Dating didcot oxfordshire

A hoard of 126 gold Roman coins dating to around 160 CE was found just outside the village in 1995 by an enthusiast with a metal detector; this is now displayed at the Ashmolean Museum on loan from the British Museum.The name is believed to be derived from that of Dida, a 7th-century Mercian sub-king who ruled the area around Oxford and was the father of Saint Frithuswith or Frideswide, now the patron saint of both Oxford and Oxford University.Didcot village was on the route between London and Wantage (present day Wantage Road) and had three turnpikes (toll gates).These brought in revenue for local landowners and gentry and operated between 17 when they were abolished due to the growing use of the railway.

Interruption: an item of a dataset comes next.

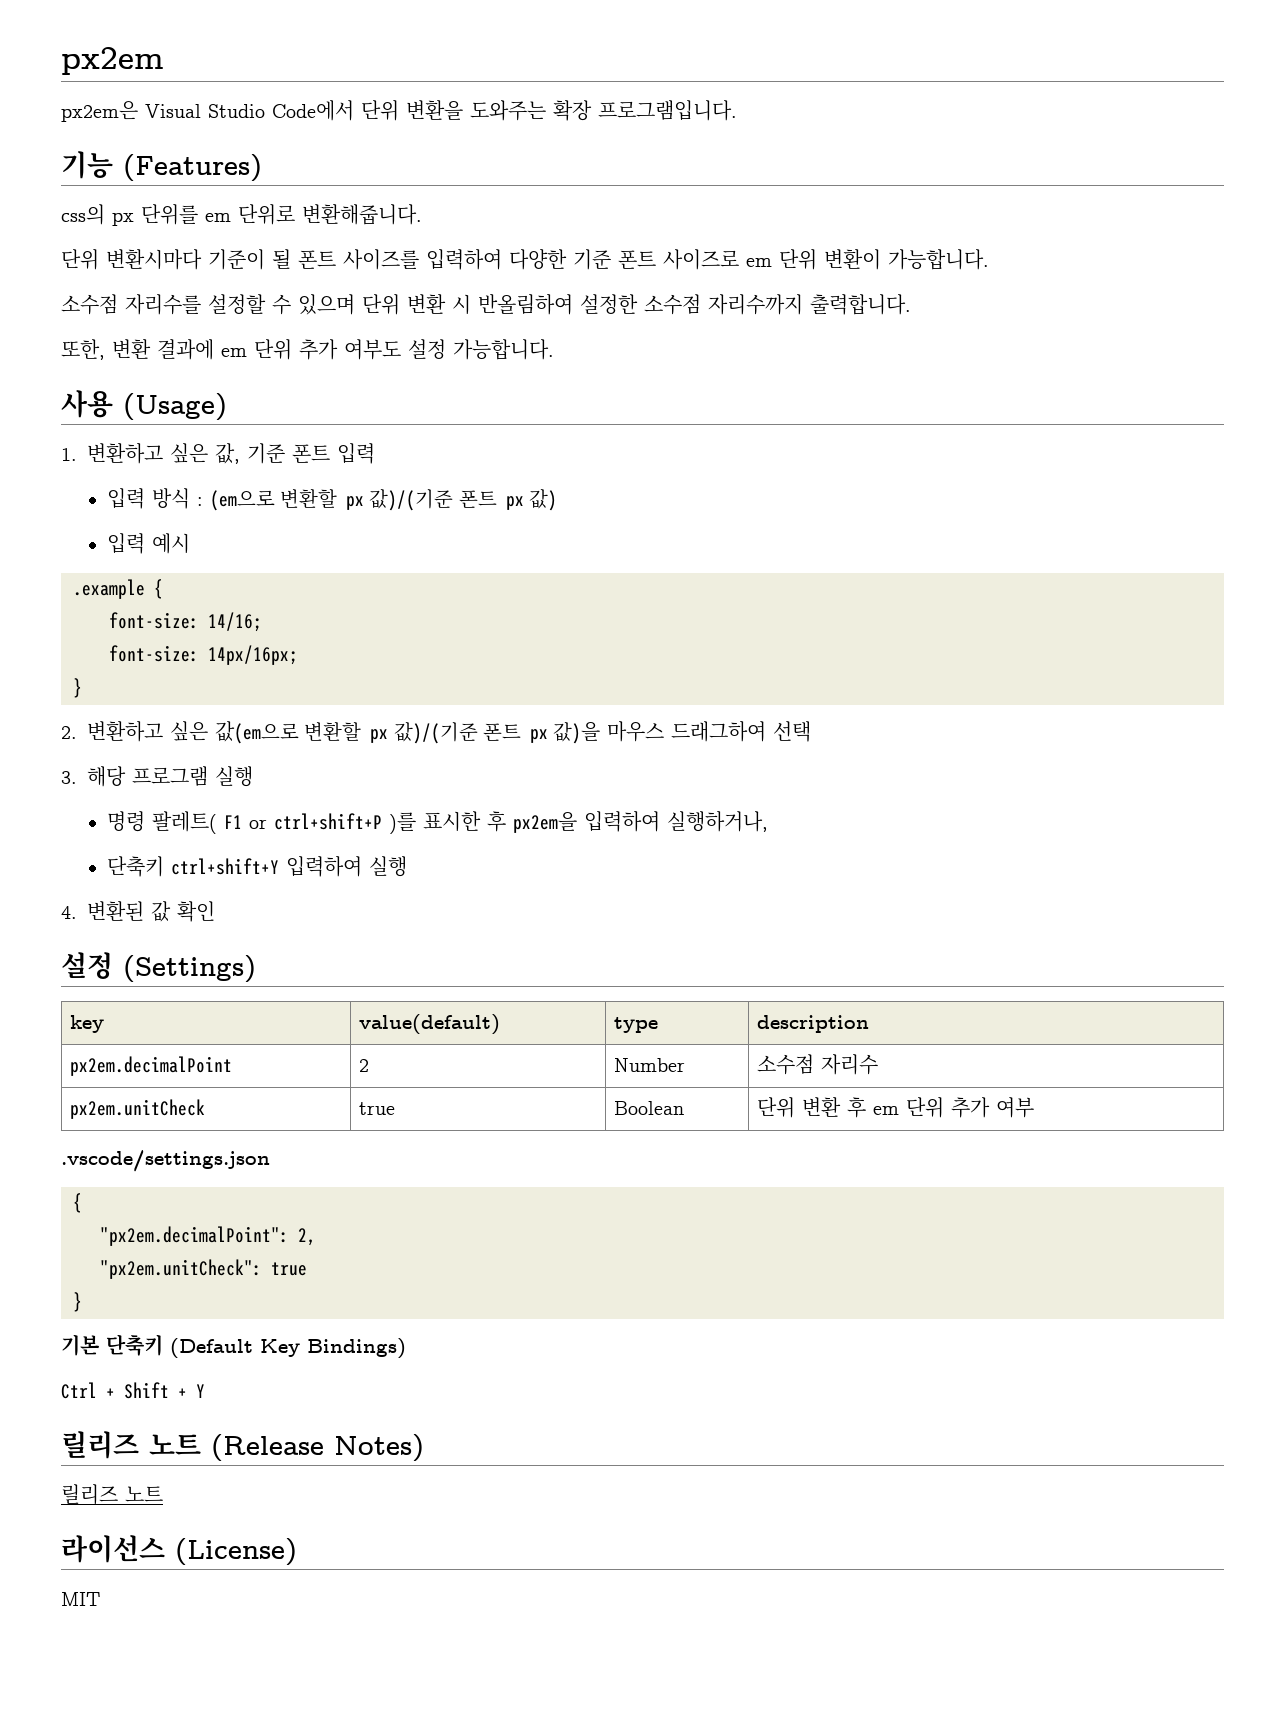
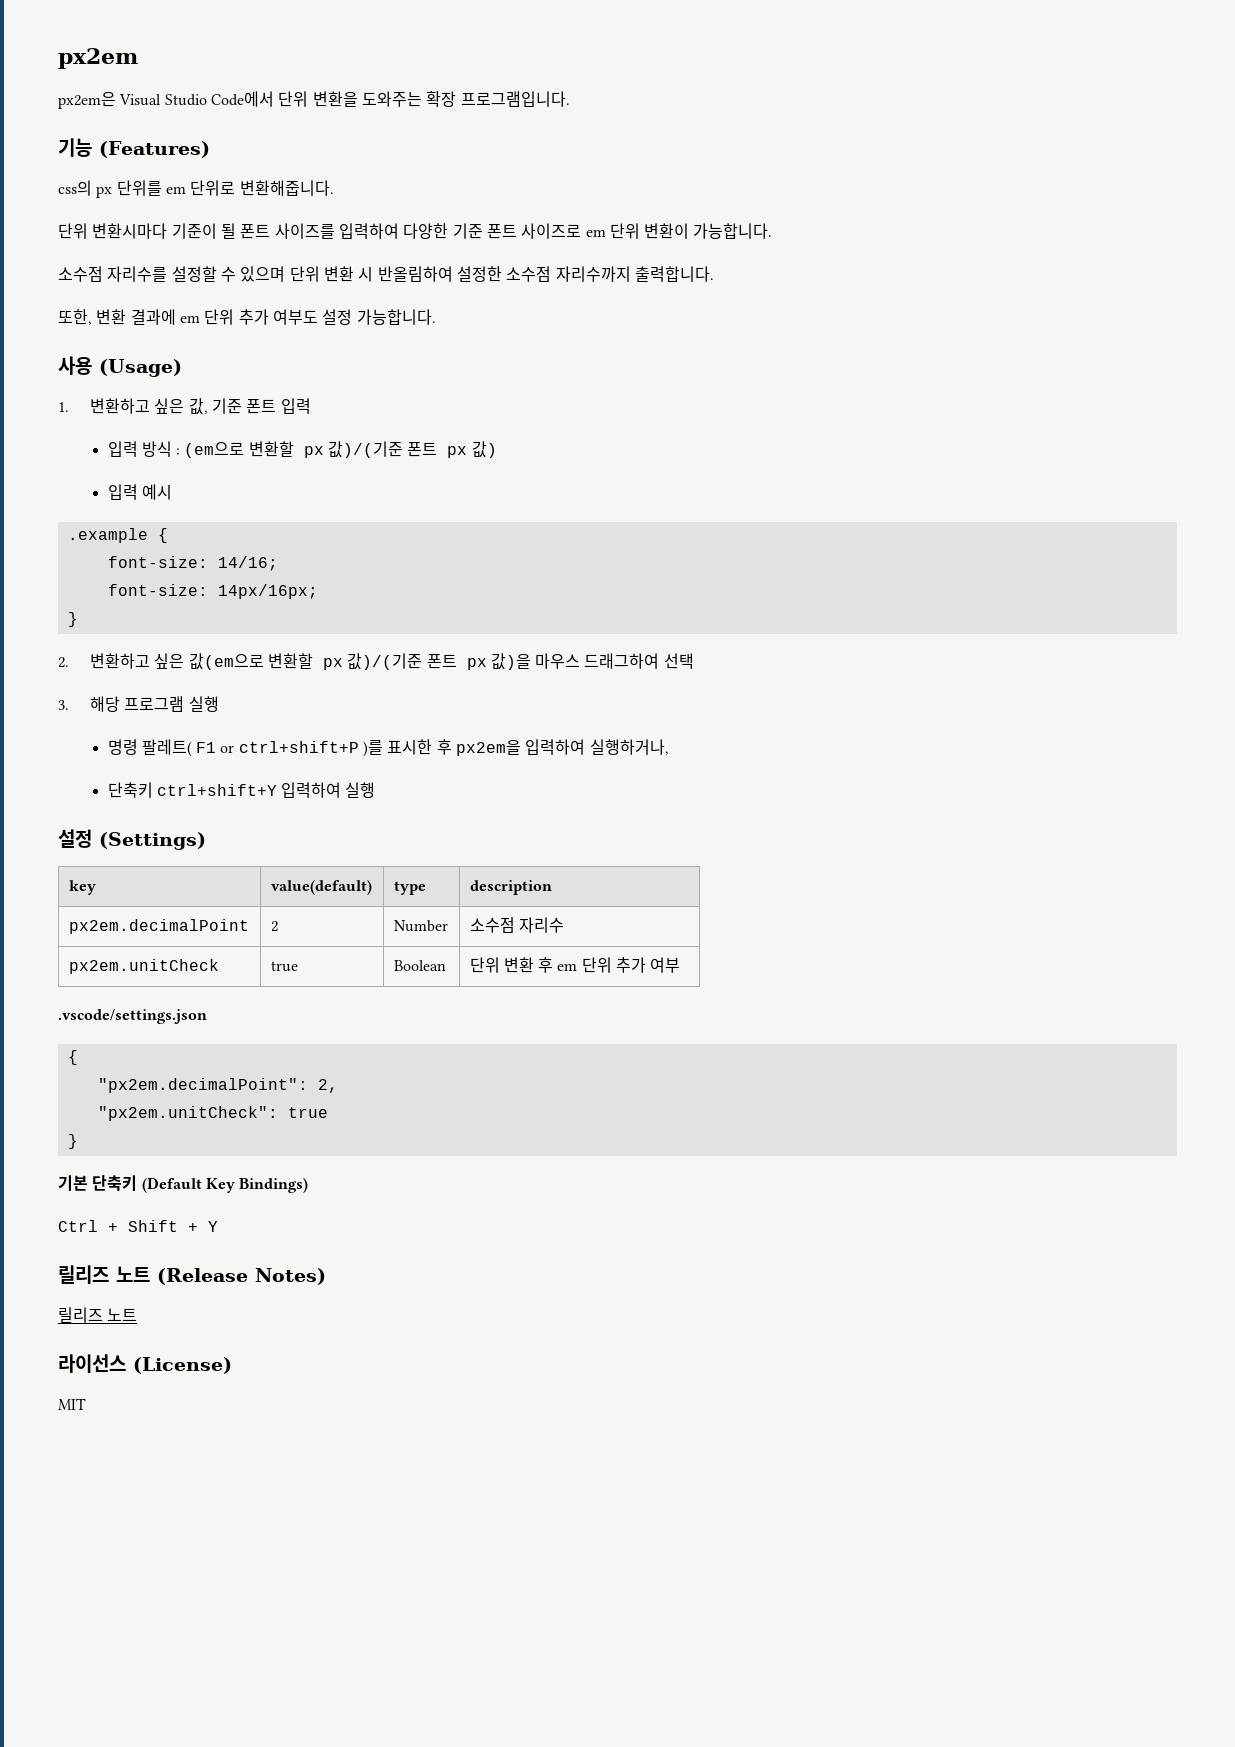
[61,901,215,922] // 4. 변환된 값 확인 -> (376, 790) none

In World War II, there was so much military traffic to the port of Southampton that it was decided to upgrade the line: the northern section between Didcot and Newbury became fully double track; it closed for 5 months in 1942–43 for this to be done.The town is noted for its railway heritage, having been a station on Brunel's Great Western Main Line from London Paddington, opening in 1844.Today the town is known for its railway museum and power stations, and is the gateway town to the Science Vale: three large science and technology centres in the surrounding villages of Milton (Milton Park), Culham (Culham Science Centre) and Harwell (Harwell Science and Innovation Campus which includes the Rutherford Appleton Laboratory).) is a railway town and civil parish in the ceremonial county of Oxfordshire, England.Historically part of Berkshire, Didcot is 10 miles (16 km) south of Oxford, 8 miles (13 km) east of Wantage and 15 miles (24 km) north west of Reading.The Great Western Railway, engineered by Isambard Kingdom Brunel, reached Didcot in 1839.

You must have an account to comment. Please register or login here!